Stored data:
Start of Block

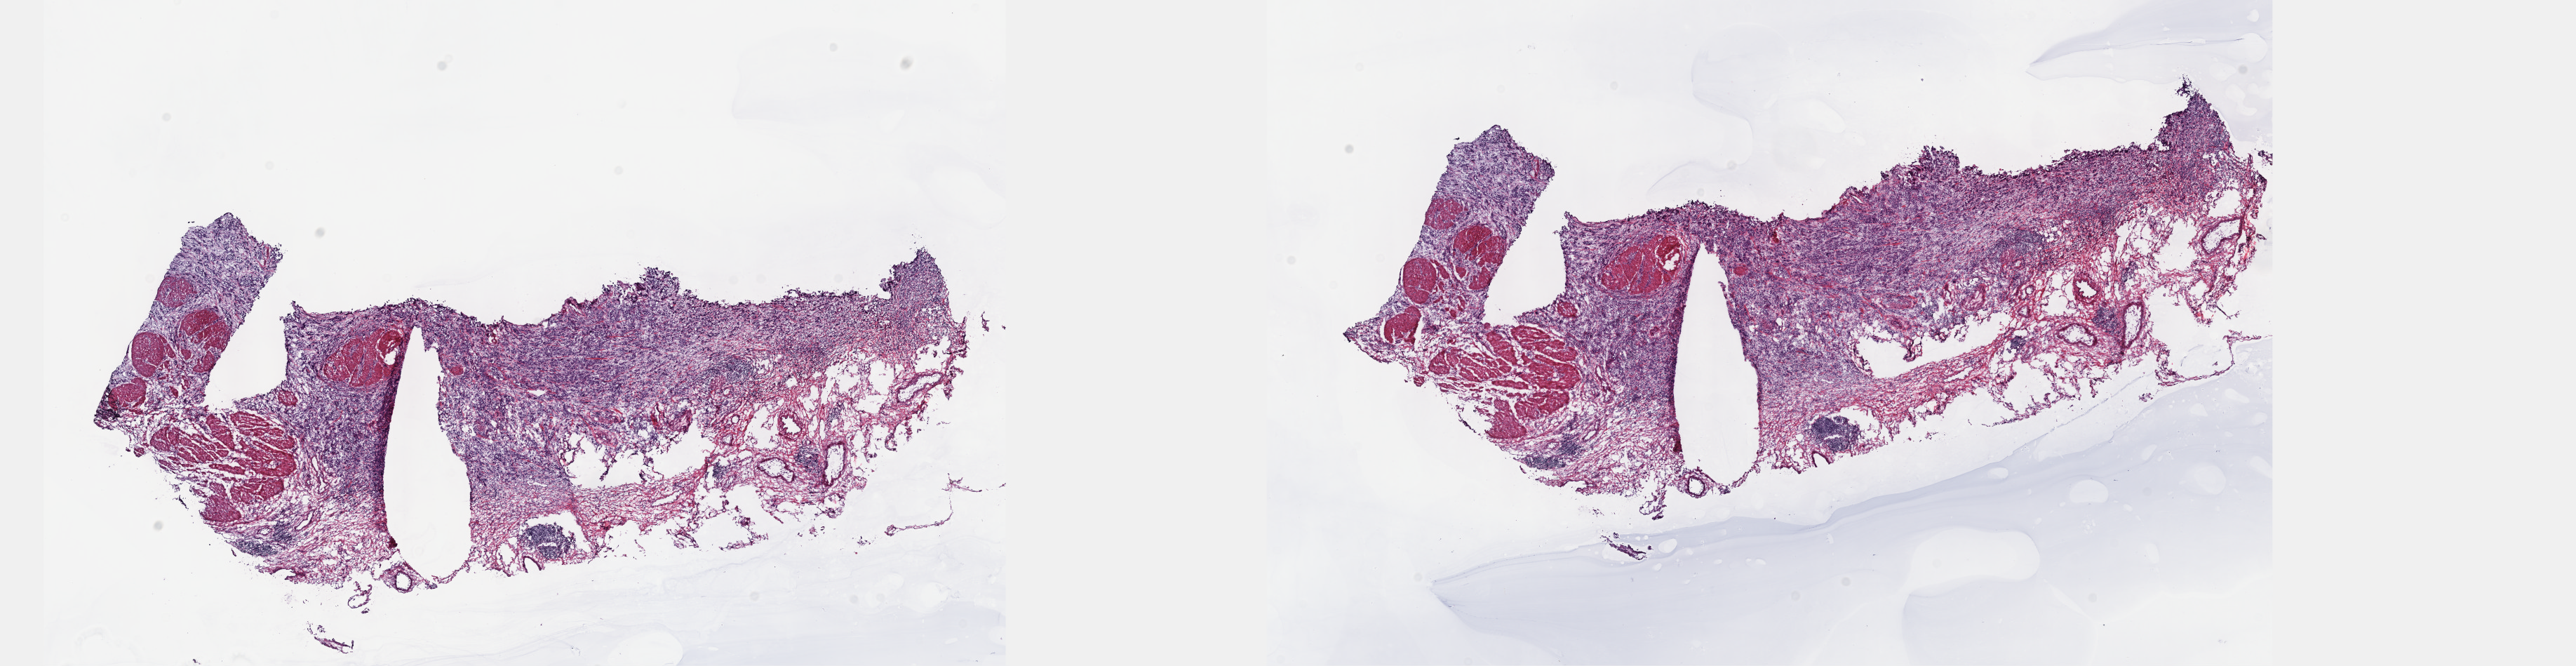
Digitized H&E-stained tissue section (whole slide) — low-resolution overview of the scanned area, about 29.7 x 7.7 mm; frozen section from the top of the tissue portion; bladder, primary tumour sample. Patient: female, age at initial diagnosis 69 years. Slide review estimates, as recorded: tumour cells 65%, tumour nuclei 65%.
Histologic diagnosis: Transitional cell carcinoma.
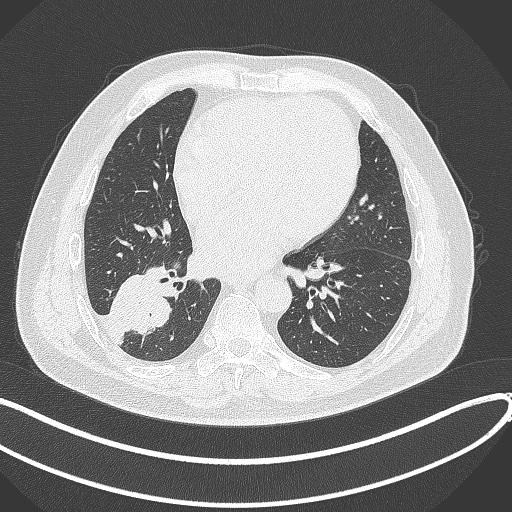
Chest CT, one axial slice. Position 148 of 360 along the scan axis. Reconstruction kernel B70f. 120 kVp. Lung window (W 1500 / L -600 HU). 1 mm slice thickness. 512 × 512 image matrix. Patient: male, 59 years.
Outlined on this slice (rectangle marked by the reading radiologist):
- lung tumour (recorded histology: adenocarcinoma): box from (x=104, y=258) to (x=173, y=339) px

End of Block

Task objective:
The entries are to be transcribed in full. Their pictures are not.

Solved problem:
Digitized H&E-stained tissue section (whole slide) — low-resolution overview of the scanned area, about 29.7 x 7.7 mm; frozen section from the top of the tissue portion; bladder, primary tumour sample. Patient: female, age at initial diagnosis 69 years. Slide review estimates, as recorded: tumour cells 65%, tumour nuclei 65%.
Histologic diagnosis: Transitional cell carcinoma.
Chest CT, one axial slice. Position 148 of 360 along the scan axis. Reconstruction kernel B70f. 120 kVp. Lung window (W 1500 / L -600 HU). 1 mm slice thickness. 512 × 512 image matrix. Patient: male, 59 years.
Outlined on this slice (rectangle marked by the reading radiologist):
- lung tumour (recorded histology: adenocarcinoma): box from (x=104, y=258) to (x=173, y=339) px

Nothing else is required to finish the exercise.